My father sold alfalfa to a local barn and they offered to give me free lessons. The first few times I went out there they put me on a broke pony and taught me the basics. The barn owner kept telling me "you're a natural! You're a natural!" Well her assuming that I was such a natural she started putting me on greener horses. She brought in a unbroke Halflinger/Arabian/Paint from Amish country (sounds like an ugly cross but he was stunning!). He was all attitude. She convinced my parents after 3 weeks of her riding him that they should lease him for me. So there I am with only 2 months worth of riding on a broke pony trying to ride a very green pony. The BO thought we could "learn together".
It was winter time by the time we decided to lease him. I would hop on him bareback with just a chain over his nose and ride him for hours inside the barn. I would walk him up and down the isles over and over again. He started a nasty habit of trying to rub me off on the wall. It got to the point where he would sidepass over to the wall and just lean on it. Not knowing any better, I got off every time. Then when spring time came we started riding up and down the driveway, bareback with just a chain. This is where our problems started, as soon as we would get to the bottom of the driveway he would rear. I didn't know any better to be scared, I just thought it was fun!
By spring my parents surprised me and bought him for me. This is when I started to try to take him on trail rides. He wouldn't go through water, or mud, or away from the other horses. He would run backwards through the woods smashing me into trees and other things. He would rear, try to scrape me off on trees, run through the bit and take off towards the barn. He also learned that if he spooked at something I would get off. So he picked up the habit of spooking at things on purpose. I can't tell you how many times I fell off that spring. I ended up being terrified of him.
When we finally brought him home in the beginning of summer, I would make my dad take care of him. I was scared to even touch him. Whenever the neighbor girl came over with her horse, I would always make her ride mine because I was too scared It was either get a trainer or sell the horse. Through my 4-h group I found a wonderful woman who was really big into NH. She focused on really building my confidence with him, the first maybe 20 lessons I cried the whole time. I can remember she always said "remember to breathe". After about 2 years of lessons my confidence was through the roof with him.

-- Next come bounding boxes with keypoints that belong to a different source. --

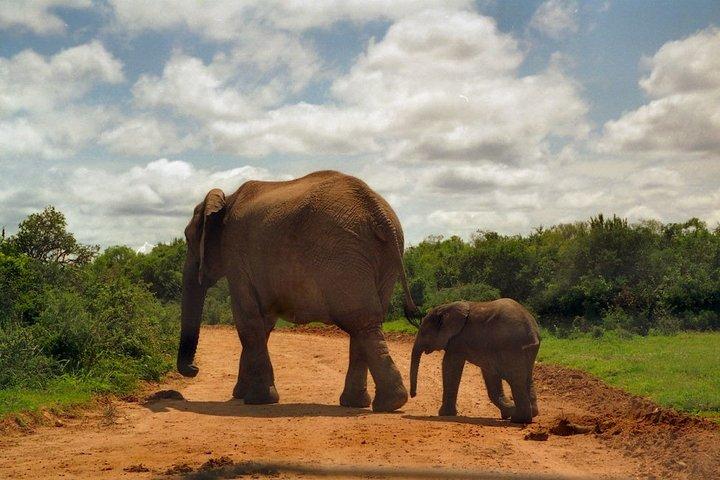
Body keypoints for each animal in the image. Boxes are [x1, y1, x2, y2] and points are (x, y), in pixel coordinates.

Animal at [177, 170, 420, 412]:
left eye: (188, 238)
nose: (194, 369)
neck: (227, 199)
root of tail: (378, 212)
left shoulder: (235, 254)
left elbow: (247, 321)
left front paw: (258, 400)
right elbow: (263, 323)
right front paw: (242, 395)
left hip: (342, 254)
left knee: (360, 319)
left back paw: (386, 403)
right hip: (378, 256)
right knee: (365, 322)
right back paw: (364, 403)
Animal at [409, 299, 540, 423]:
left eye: (423, 332)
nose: (413, 395)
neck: (445, 307)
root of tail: (532, 330)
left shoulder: (458, 340)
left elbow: (450, 365)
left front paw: (444, 414)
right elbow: (489, 375)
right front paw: (508, 411)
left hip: (512, 348)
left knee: (516, 381)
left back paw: (518, 419)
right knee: (527, 379)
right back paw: (529, 413)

In 2005 I was cantering him along the tree line in my back yard. It was a little wet out from a previous rain. As we hit a mud patch he spooked, slipped, and fell on me. It ended up breaking my leg in 4 places. After that I sold him to a pony club in Flordia. Then he ended up at Alan Parker's TB farm where he was rode by Alan's mentally handicapped wife at shows. 2 years later my parents surprised me again with buying him back. The first thing he did when I tried to load him into the trailer down in Florida was drag me and get loose took us 20 minutes to catch him.
When I brought him back home I couldn't believe the horse he had turned into. He was the best lesson pony I have ever seen. He was perfect for children, beginners, and disabled people. He would have been the ultimate therapeutic riding horse. When I rode him all we did was fight, he would spook, rear, and carry on. But when a beginner was on him he was a different horse. I ended up selling him to a 9 year old girl who uses him for 3 day eventing.
Looking back on it now, I was in some serious danger riding him. I could have gotten permanently injured or worse, simply because I didn't know any better. No one told me "this isn't right". No one was looking out for my safety. Be appreciative that the people here have concern for your safety and are giving you good solid advice.